Following a bunch of research and talking to Permaculture earthworks experts, we were still at a loss. It turned out that all the dams along the valley leaked, regardless of their having a keyway or not, or a pipe or no pipe through their dam wall. We tried attempting to seal the dam with lucerne and bentonite (which was easy to apply as the leak had helpfully emptied the dam entirely), to no effect.
We considered various techniques, and in retrospect perhaps should have borrowed some pigs and attempted to seal the dam via a method called glaying – a technique which uses a large number of animals, penned into a dry dam for a short period of time, to seal the dam by smushing their manure into the surface of the inner dam wall so effectively that it seals the deal. Apparently works great with pigs, even on pure shale, according to Joel Salatin.
So unless we wanted to seal the top dam with a very expensive, condom-like, custom-made, non-food grade, emanating who-knows-what plastic lining (we didn’t), or just hope the leak would reduce in time (and have no irrigation water in the meantime without constant pumping – no thanks), our options were few.
The one other thing was that the top dam was not quite in the best spot. It was a little close to the building envelope that was slowly developing downhill, and I was having visions of my family tumbled out of their beds by a wall of water when a once-in-a-lifetime earthquake shook the top dam wall to bits.
So we made a deal with our earthworks operator (who, as I mentioned above, luckily felt terrible about the leak) and decided to move the top dam south a bit.
Believe it or not, this all worked out quite well. We turned the ‘old dam’ into a north-facing amphitheater / suntrap which will be great fun as an experimental microclimate.
I have hopes for bananas in about 5 years, once the protective ring of bamboo gets up. The ‘new dam’ we took no chances with, however, and lined it with plastic the minute it was finished. Yes, builder’s plastic. I know. Most un-permaculture. But let me tell you something: it worked a treat. And now we’ve got water.
And so a note on lining dams on the cheap, for the poor wretches among us that suffer from similar disasters:
- First of all we put down a thick layer of lucerne hay, all over the inside wall of the dam. We basically stood large, cylindrical rolls of the stuff on the dam wall and unrolled them down the slope to the bottom of the dam. This was then wetted down with a pump and hose. This will rot down under the plastic in time, and also helped to protect the plastic from punctures from below as we laid topsoil ontop of it. If you can’t get lucerne you could use other hay, but lucerne is great because of its high nitrogen content which will help it turn into a more sludgey impermeable layer as it rots down under the plastic.
- Next we unrolled long rolls of black builders plastic down the slope of the inner wall, covering the lucerne hay. We made sure the strips overlapped by a good 40cm on each side, and weighed the whole palava down with rocks. Carefully, so we didnt puncture the plastic.

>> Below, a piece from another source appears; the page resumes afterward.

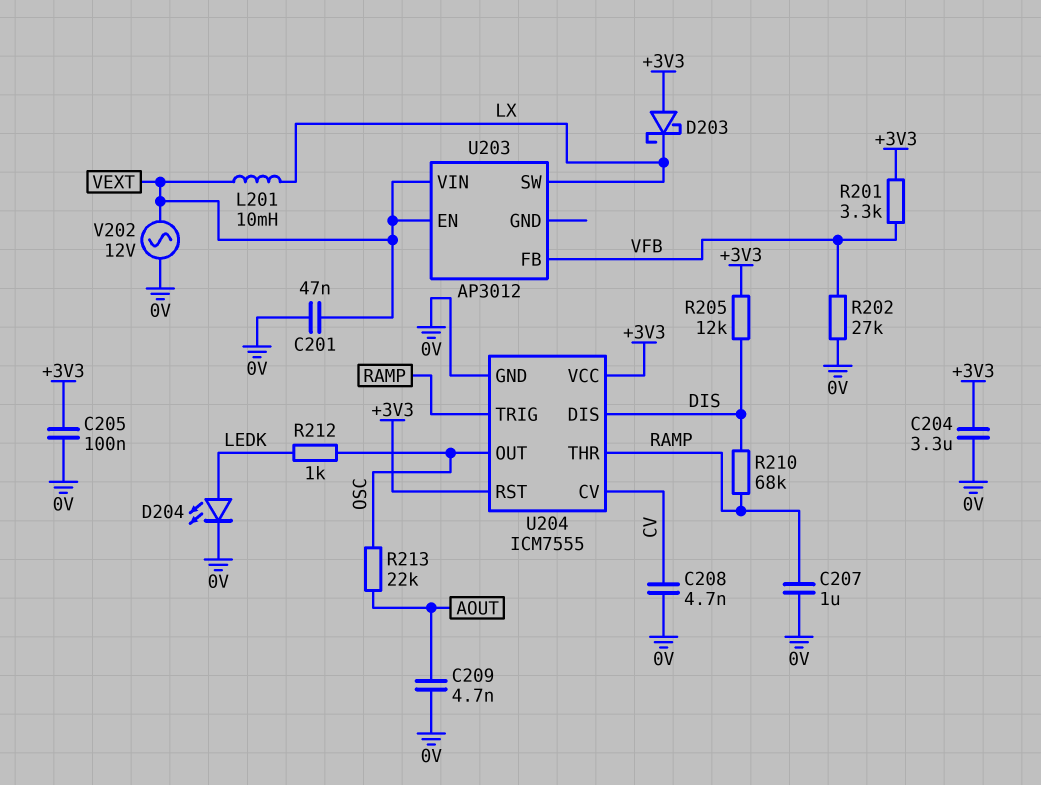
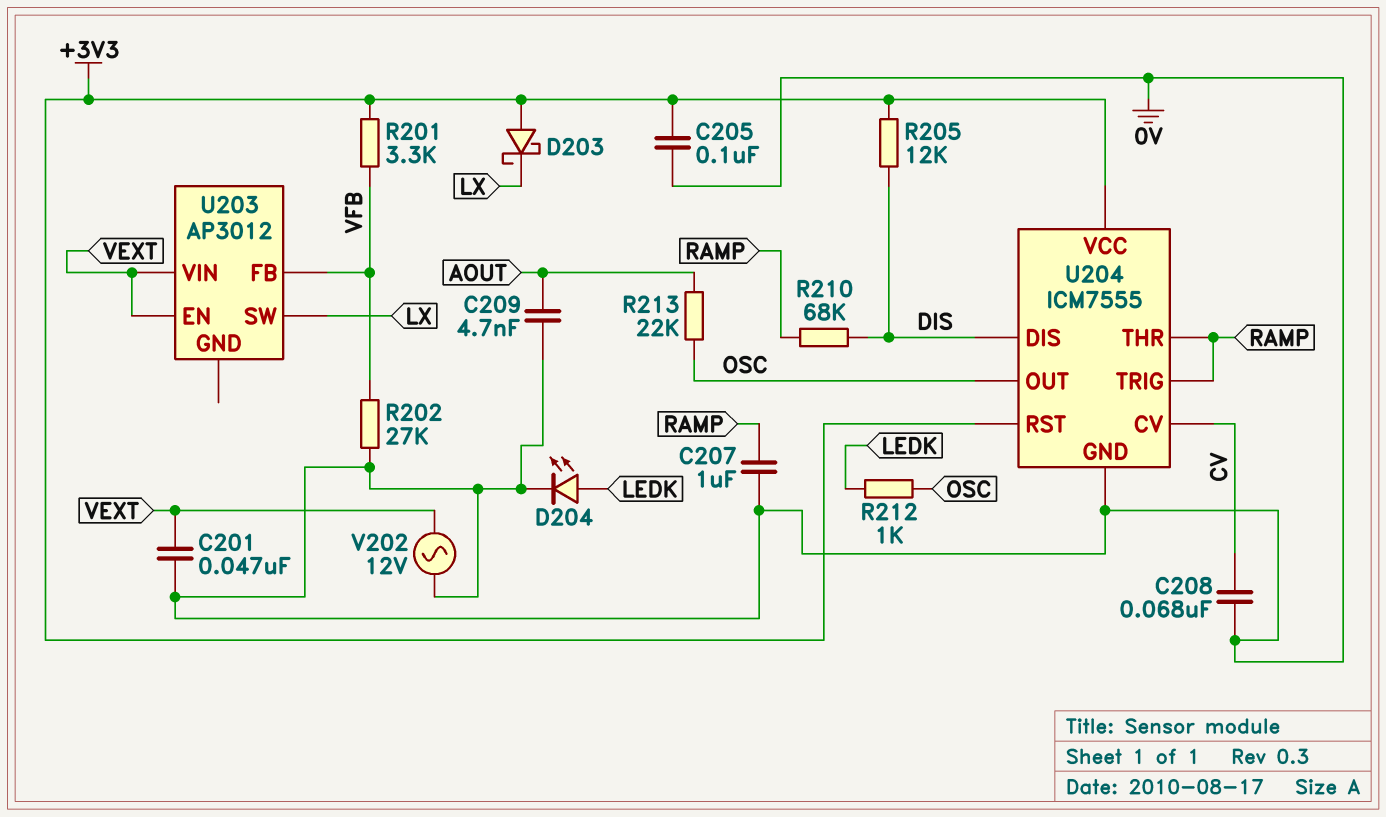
C204: 3.3uF (+3V3, 0V) -> none
C208: 4.7nF (0V, CV) -> 68nF (0V, CV)
L201: 10mH (LX, VEXT) -> none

- Then we got the dozer driver to place loads of topsoil on top of the builders plastic, to a depth of about 30cm, starting at the bottom of the dam wall and working his way up so it didn’t slump off. This way he also didnt have to risk puncturing the plastic by driving a great heavy bulldozer over it. The depth of topsoil on the builders plastic means we aren’t so concerned about our catchment coming from a giant plastic cup.
- Then, when it was all covered, sealed and looked just like a new dam, we said a little prayer and crossed our fingers.
At time of writing, 6 months later, the top dam is full to the brim of water and the most water-tight dam on Milkwood. We ended up using a simple syphon, held a meter below the surface, to provide water to the food forest and other plantings below. We’ve still got great passive water pressure (about 6m of head) and no babbling brook at the base of the wall. The new dam is on the same contour as the old dam, and so is still fed by the 2km of top swale to the north and south.
We’ve mulched and planted the dam wall with oats, vetch and clover, and we look forward to a long, loving and hard-won relationship with our passively harvested water supply.